One of the chores I have added to my job here at your community newspaper is Head Promoter. In that capacity I, on occasion, will take a picture of one of our pages and post it on social media. Last week as I perused our printed pages, I noticed there were quite a few Help Wanted ads in our classified section.
There was about an entire page of folks asking for people to come work for their company. “Hmm,” thought I, “I should use my handy dandy cell phone camera, take a picture and post it online.”
Since I thought it, I did it (and sometimes this way of living has gotten me in deep doo-doo). I took a cool looking picture, up close, on an angle, fiddled with the color to make it interesting to the eye and posted it with the following words:
“Are you or someone you know looking for work? In this week’s paper we have over 30 Help Wanted ads! They want — no, they need — you!”
I posted it, and since I had completed that task, promptly forgot about it . . . until the next morning when I received notifications from the social media platform that folks had not just liked the post, but were also commenting on it. Actually there were 89 comments. What started out as a promotion of our classified section turned into an interesting conversation about work, work ethics and compensation.
For the most part, it was a pretty, gosh-darned civil conversation (thank goodness).

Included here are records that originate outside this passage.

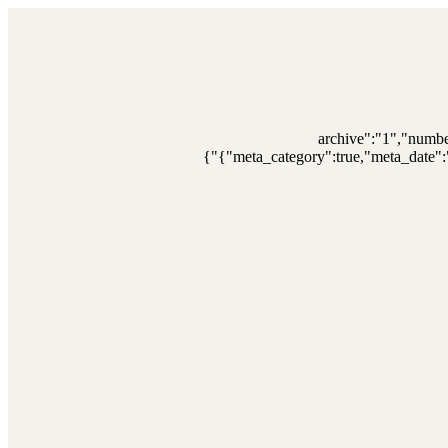
{"archive":"1","numb
{"meta_category":true,"meta_date":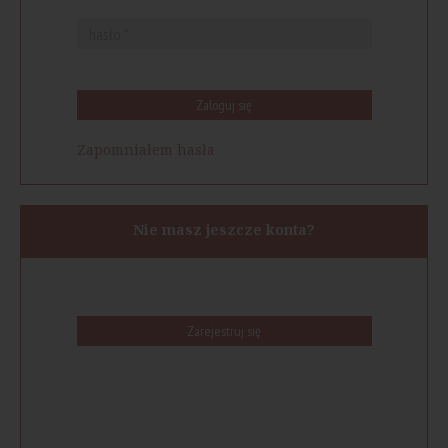
Zaloguj się
Zapomniałem hasła
Nie masz jeszcze konta?
Zarejestruj się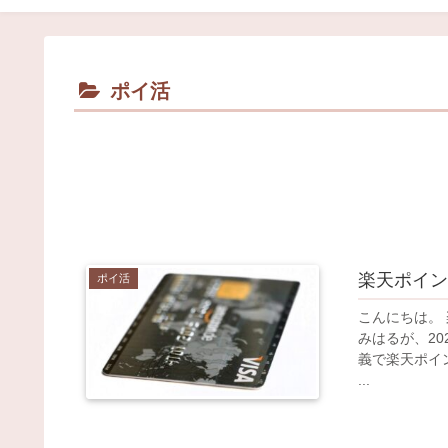
ポイ活
楽天ポイン
ポイ活
こんにちは。 
みはるが、2
義で楽天ポイ
...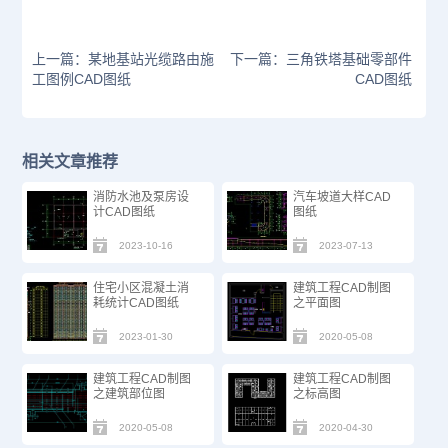
上一篇：某地基站光缆路由施
下一篇：三角铁塔基础零部件
工图例CAD图纸
CAD图纸
相关文章推荐
消防水池及泵房设
汽车坡道大样CAD
计CAD图纸
图纸
2023-10-16
2023-07-13
住宅小区混凝土消
建筑工程CAD制图
耗统计CAD图纸
之平面图
2023-01-30
2020-05-08
建筑工程CAD制图
建筑工程CAD制图
之建筑部位图
之标高图
2020-05-08
2020-04-30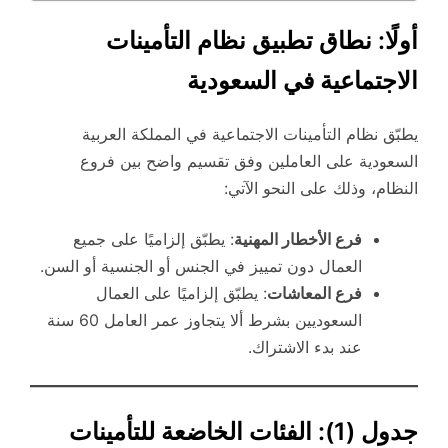
أولًا: نطاق تطبيق نظام التأمينات
الاجتماعية في السعودية
يطبّق نظام التأمينات الاجتماعية في المملكة العربية
السعودية على العاملين وفق تقسيم واضح بين فروع
النظام، وذلك على النحو الآتي:
فرع الأخطار المهنية
: يطبّق إلزاميًا على جميع
العمال دون تمييز في الجنس أو الجنسية أو السن.
فرع المعاشات
: يطبّق إلزاميًا على العمال
السعوديين بشرط ألا يتجاوز عمر العامل 60 سنة
عند بدء الاشتراك.
جدول (1): الفئات الخاضعة للتأمينات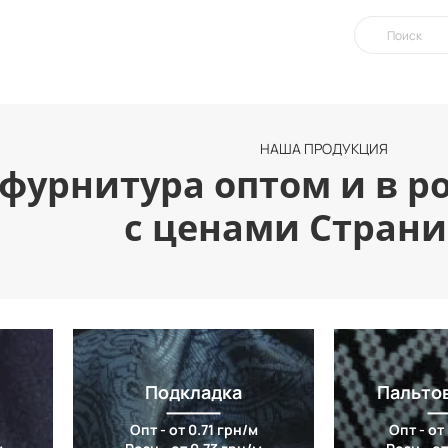
НАША ПРОДУКЦИЯ
 фурнитура оптом и в ро
с ценами Страни
Подкладка
Пальто
Опт - от 0.71 грн/м
Опт - от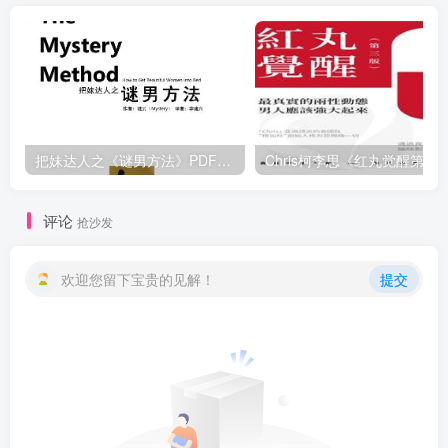
把妹达人之《谜男方法》PDF电子书下载【081504】
Chris柯李思《红丸觉醒第三版》
评论
抢沙发
欢迎您留下宝贵的见解！
提交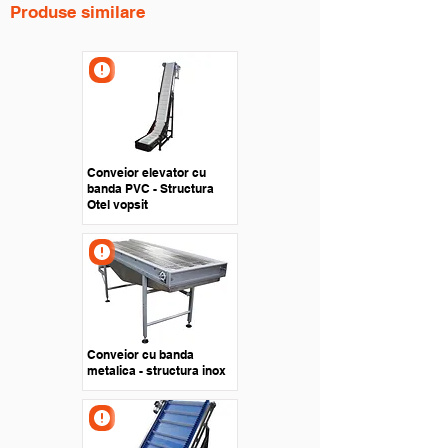
Produse similare
Conveior elevator cu
banda PVC - Structura
Otel vopsit
Conveior cu banda
metalica - structura inox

You could kinda’ figure out the generational differences of the commenters.
There were comments like this:
“I’ve heard so many people say they won’t work for minimum wage when they can stay home and get ‘free money.’”
And, “Working for scraps is old school. Pay people a living wage. Minimum work = minimum wage.”

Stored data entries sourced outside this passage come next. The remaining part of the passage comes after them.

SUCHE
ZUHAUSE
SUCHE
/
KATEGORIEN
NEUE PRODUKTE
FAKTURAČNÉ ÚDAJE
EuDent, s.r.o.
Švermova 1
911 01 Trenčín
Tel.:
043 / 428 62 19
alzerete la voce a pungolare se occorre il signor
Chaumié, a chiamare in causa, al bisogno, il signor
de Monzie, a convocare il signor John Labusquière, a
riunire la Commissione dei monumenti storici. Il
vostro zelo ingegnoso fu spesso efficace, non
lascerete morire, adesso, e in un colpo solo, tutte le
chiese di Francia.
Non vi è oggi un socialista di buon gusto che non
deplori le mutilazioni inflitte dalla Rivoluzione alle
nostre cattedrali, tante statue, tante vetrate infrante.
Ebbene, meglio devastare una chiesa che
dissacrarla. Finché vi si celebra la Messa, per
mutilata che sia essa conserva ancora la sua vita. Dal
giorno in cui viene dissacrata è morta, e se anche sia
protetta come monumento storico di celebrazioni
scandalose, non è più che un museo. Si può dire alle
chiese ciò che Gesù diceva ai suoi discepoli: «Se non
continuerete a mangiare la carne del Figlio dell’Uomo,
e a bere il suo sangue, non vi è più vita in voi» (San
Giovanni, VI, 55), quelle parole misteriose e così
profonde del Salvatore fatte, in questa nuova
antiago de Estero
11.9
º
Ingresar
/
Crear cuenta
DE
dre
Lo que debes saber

To, “Every kid we hire is so lazy I would rather work alone! They are always late or lost, car problems — every excuse in the book!”
And, “It truly makes me sick. Yes, I was laid off last year and yes, I collected unemployment. But, I was actively looking every day and had countless interviews. Took a job in the fall that is part time, no benefits and less than half what I was making — but there will come a time unemployment goes away. Why people want to keep riding it out is insane to me … it will end and then they will be screwed.”
Then, there was this: “Why work when it doesn’t Pay the bills? People want to live their lives not be some cog in a machine.”
To which someone responded, “Exactly. Look at the cost of a new truck or a house . . . and they want to pay you next to nothing with no benefits.”
Said one person, “I’m a machinist by trade. Told my boss to shove it after demanding a $10 hour raise after he rolled up in a new car. Now I’m my own boss. Working for others is a complete waste of life. Some useless moron sits in an office and profits off my hard labor. Not ever again.”
And, this from another: “Sometimes minimum wage is just the start you need. I started a job five years ago at minimum wage. With hard work, good attendance, I moved to a new position within a year at more pay. When opportunity came, I moved up again. I more than doubled my wage. No degree, just hard work and opportunity.”
And, “One word. Entitlement. Work less for more money. Great concept, I’d like that too.”
* * *
Oh, there was more, but it got me thinking (and, thinking often gets me into more trouble). Anyway, as the man in the middle, the guy who hates confrontation, the dude who’d rather make love, not war, I can see both sides of the issue I created. Life is not like it was. People change, ideas change, ethics change.
When I was growing up, I had a “real” job by the 8th grade and have worked ever since. If I wanted something, I worked, got paid and then got what I wanted. For the most part, folks in my generation and before, were programmed for work. Having a job was a sense of pride. It was just something everyone did.
Then things changed.
I think every generation wants to make it easier on the next (their kids). Parents want their kids to have more than they did. We make it easier, so the kids can be smarter.
And, they are. I think they have learned that their self-worth is not based on a job like it was with prior generations. They don’t want crumbs. They want cake. It’s not their fault. I don’t think kids are lazy. I know my kids aren’t and since I base my opinions of today’s gernation on my kids, I think today’s kids are “okay.”
They probably do deserve higher pay — we all do! However, they probably need to learn hard work and working hard are not bad things. They should also understand the world owes them nothing and if they want something it will be up to them to make it happen. Don’t wait for it to happen. Life is not without risk and it ain’t safe, nor is it easy.